Hier findest du Trekkingplätze in deiner Nähe:

Was bietet dir ein Trekkingplatz?

  1. Die Bio-Toilette
    Auf allen Trekkingplätzen gibt es eine einfache Kompost- oder Bio-Toilette, die auch genutzt werden sollte um Verunreinigungen der Trekkingplätze zu vermeiden.
  2. Eine Feuerstelle mit Sitzmöglichkeiten
    Für ein kontrolliertes Feuer gibt es auf den Trekkingplätzen eine Feuerstelle. Holz hierfür muss meist gesammelt werden. Aus Sicherheitsgründen solltest du darauf achten, ob es an manchen Tagen ein Feuerverbot wegen Waldbrandgefahr gibt.
  3. Der Zeltplatz
    Den Zeltplatz kann man sich, wenn nichts anderes vorgegeben ist, selbst heraussuchen. Als Zelt gelten Zelte mit max. 2-3 Personen. Je nach Trekkingplatz dürfen mal zwei oder mal sechs Zelte gleichzeitig dort nächtigen – auf den entsprechenden Websiten gibt es nähere Infos.

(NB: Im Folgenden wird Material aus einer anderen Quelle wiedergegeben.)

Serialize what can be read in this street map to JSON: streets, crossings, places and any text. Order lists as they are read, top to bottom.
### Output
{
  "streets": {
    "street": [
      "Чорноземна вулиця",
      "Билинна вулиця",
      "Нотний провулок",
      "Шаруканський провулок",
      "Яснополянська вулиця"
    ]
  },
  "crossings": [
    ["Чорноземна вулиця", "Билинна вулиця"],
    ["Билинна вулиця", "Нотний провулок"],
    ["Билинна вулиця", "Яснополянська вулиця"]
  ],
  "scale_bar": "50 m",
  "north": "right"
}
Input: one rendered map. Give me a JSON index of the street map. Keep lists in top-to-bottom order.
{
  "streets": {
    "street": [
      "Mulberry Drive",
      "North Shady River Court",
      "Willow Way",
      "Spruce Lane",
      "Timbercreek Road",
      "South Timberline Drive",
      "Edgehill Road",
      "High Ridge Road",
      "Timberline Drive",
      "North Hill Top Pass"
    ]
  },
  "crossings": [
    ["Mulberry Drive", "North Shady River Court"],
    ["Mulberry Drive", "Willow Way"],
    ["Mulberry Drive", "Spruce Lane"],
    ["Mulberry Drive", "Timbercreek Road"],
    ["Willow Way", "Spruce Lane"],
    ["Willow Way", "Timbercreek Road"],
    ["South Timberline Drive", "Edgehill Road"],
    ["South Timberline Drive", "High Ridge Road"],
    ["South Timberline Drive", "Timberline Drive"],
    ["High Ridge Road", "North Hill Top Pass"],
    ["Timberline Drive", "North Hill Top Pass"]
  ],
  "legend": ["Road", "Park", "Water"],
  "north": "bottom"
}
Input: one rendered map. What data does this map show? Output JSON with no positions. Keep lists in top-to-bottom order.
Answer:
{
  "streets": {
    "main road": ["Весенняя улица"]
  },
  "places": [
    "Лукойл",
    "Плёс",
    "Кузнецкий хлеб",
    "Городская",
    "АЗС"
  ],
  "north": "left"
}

Naturzeltplätze/Naturcampingplätze

Im Gegensatz zu einem normalen Campingplatz ist ein Naturzeltplatz wesentlich mehr in die Natur integriert. Ein Naturzeltplatz ist eher auf Besucher ausgelegt, die Ruhe suchen und dabei möglichst nah an der Natur sein wollen.

Typische Einrichtungen wie Sauna, Sporteinrichtungen, Restaurants usw. gibt es nicht. Meistens gibt es nicht einmal einen Brötchenservice. Ebenso findet man auf einem Naturzeltplatz keine Dauercamper.

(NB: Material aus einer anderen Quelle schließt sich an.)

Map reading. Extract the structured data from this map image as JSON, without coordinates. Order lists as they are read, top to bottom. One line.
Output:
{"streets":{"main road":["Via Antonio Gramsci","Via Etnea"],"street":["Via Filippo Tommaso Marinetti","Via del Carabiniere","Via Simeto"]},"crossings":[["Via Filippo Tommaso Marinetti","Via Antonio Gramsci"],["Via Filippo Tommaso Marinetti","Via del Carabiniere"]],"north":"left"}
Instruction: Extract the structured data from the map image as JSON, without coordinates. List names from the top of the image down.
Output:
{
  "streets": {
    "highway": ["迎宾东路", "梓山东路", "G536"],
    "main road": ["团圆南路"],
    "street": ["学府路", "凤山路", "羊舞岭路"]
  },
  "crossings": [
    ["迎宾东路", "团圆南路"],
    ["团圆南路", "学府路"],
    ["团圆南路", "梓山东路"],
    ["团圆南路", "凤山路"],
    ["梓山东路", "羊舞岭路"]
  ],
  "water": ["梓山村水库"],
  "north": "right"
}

Was bietet ein Naturzeltplatz?

Grundsätzlich findet man auf einem Naturzeltplatz sanitäre Anlagen und Stellplätze mit Strom. Die meisten Plätze haben auch eine Waschmaschine und Kühlmöglichkeiten. Eine Entsorgungsstation für chemische Toiletten ist auch auf den allermeisten Naturzeltplätzen vorhanden.

WLAN und Einkaufsmöglichkeiten sucht man allerdings meist vergeblich. Wobei WLAN noch öfter zu finden ist als ein Kiosk.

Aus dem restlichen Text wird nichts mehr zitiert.